For the fiscal year 2017 and 2016, there was no provision for income taxes and deferred tax assets have been entirely offset by valuation allowances.
As of August 31, 2017, and 2016, the Company has United States net operating loss carry forwards of $88,646 and $0, respectively. The carry forwards expire through the year 2036. The Companys net operating loss carry forwards may be subject to annual limitations, which could reduce or defer the utilization of the losses as a result of an ownership change as defined in Section 382 of the Internal Revenue Code. The United Kingdom does not recognize net operating loss carry forwards.
The Company’s tax expense differs from the “expected” tax expense for Federal income tax purposes (computed by applying the United States Federal tax rate of 34% to loss before taxes), as follows:
| For the Years Ended | ||||||||
| August 31, | ||||||||
| 2017 | 2016 | |||||||
| Tax expense (benefit) at the statutory rate | ||||||||
| Federal | $ | (45,553 | ) | $ | - | |||
| Non-U.S. | (367,468 | ) | 9,291 | |||||
| State income taxes, net of federal income tax benefit | (3,606 | ) | - | |||||
| Non-deductible items | - | |||||||
| Federal | 15,832 | - | ||||||
| Non-U.S. | 367,468 | (9,291 | ) | |||||
| Change in valuation allowance | 33,327 | - | ||||||
| Total | $ | - | $ | - | ||||
The tax effects of the temporary differences between reportable financial statement income and taxable income are recognized as deferred tax assets and liabilities.

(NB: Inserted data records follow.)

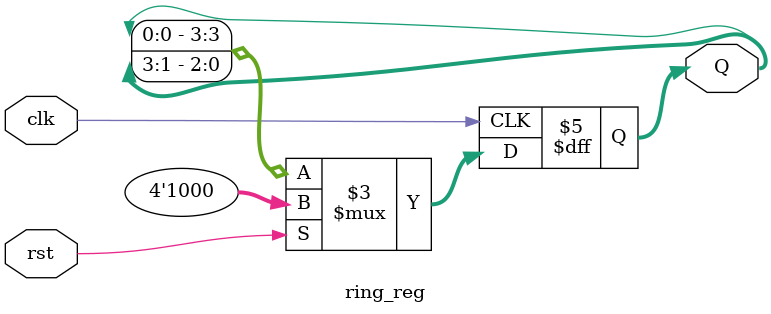
<source format=v>
module ring_reg (
    clk,rst,Q
);

    input clk,rst;
    output reg [3:0]Q;

    always @(posedge clk) begin
        if (rst) begin
            Q<=4'b1000;        
        end
        else begin
            Q<= {Q[0],Q[3:1]};
        end
        
    end

    
    
endmodule
</source>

The tax effect of significant components of the Company’s deferred tax assets and liabilities at August 31, 2017 and 2016, respectively, are as follows:
| August 31, | ||||||||
| 2017 | 2016 | |||||||
| Deferred tax assets: | ||||||||
| Net operating loss carryforward | $ | 30,140 | $ | - | ||||
| Less: Deferred tax asset valuation allowance | (30,140 | ) | - | |||||
| Total net deferred taxes | $ | - | $ | - | ||||
In assessing the realizability of deferred tax assets, management considers whether it is more likely than not that some portion or all of the deferred tax assets will not be realized. The ultimate realization of deferred tax assets is dependent upon the generation of future taxable income during the periods in which those temporary differences become deductible. Management considers the scheduled reversal of deferred tax liabilities, projected future taxable income and tax planning strategies in making this assessment.
Because of the historical earnings history of the Company, the net deferred tax assets for 2017 were fully offset by a 100% valuation allowance. The valuation allowance for the remaining net deferred tax assets was $30,140 and $0 as of August 31, 2017 and 2016, respectively.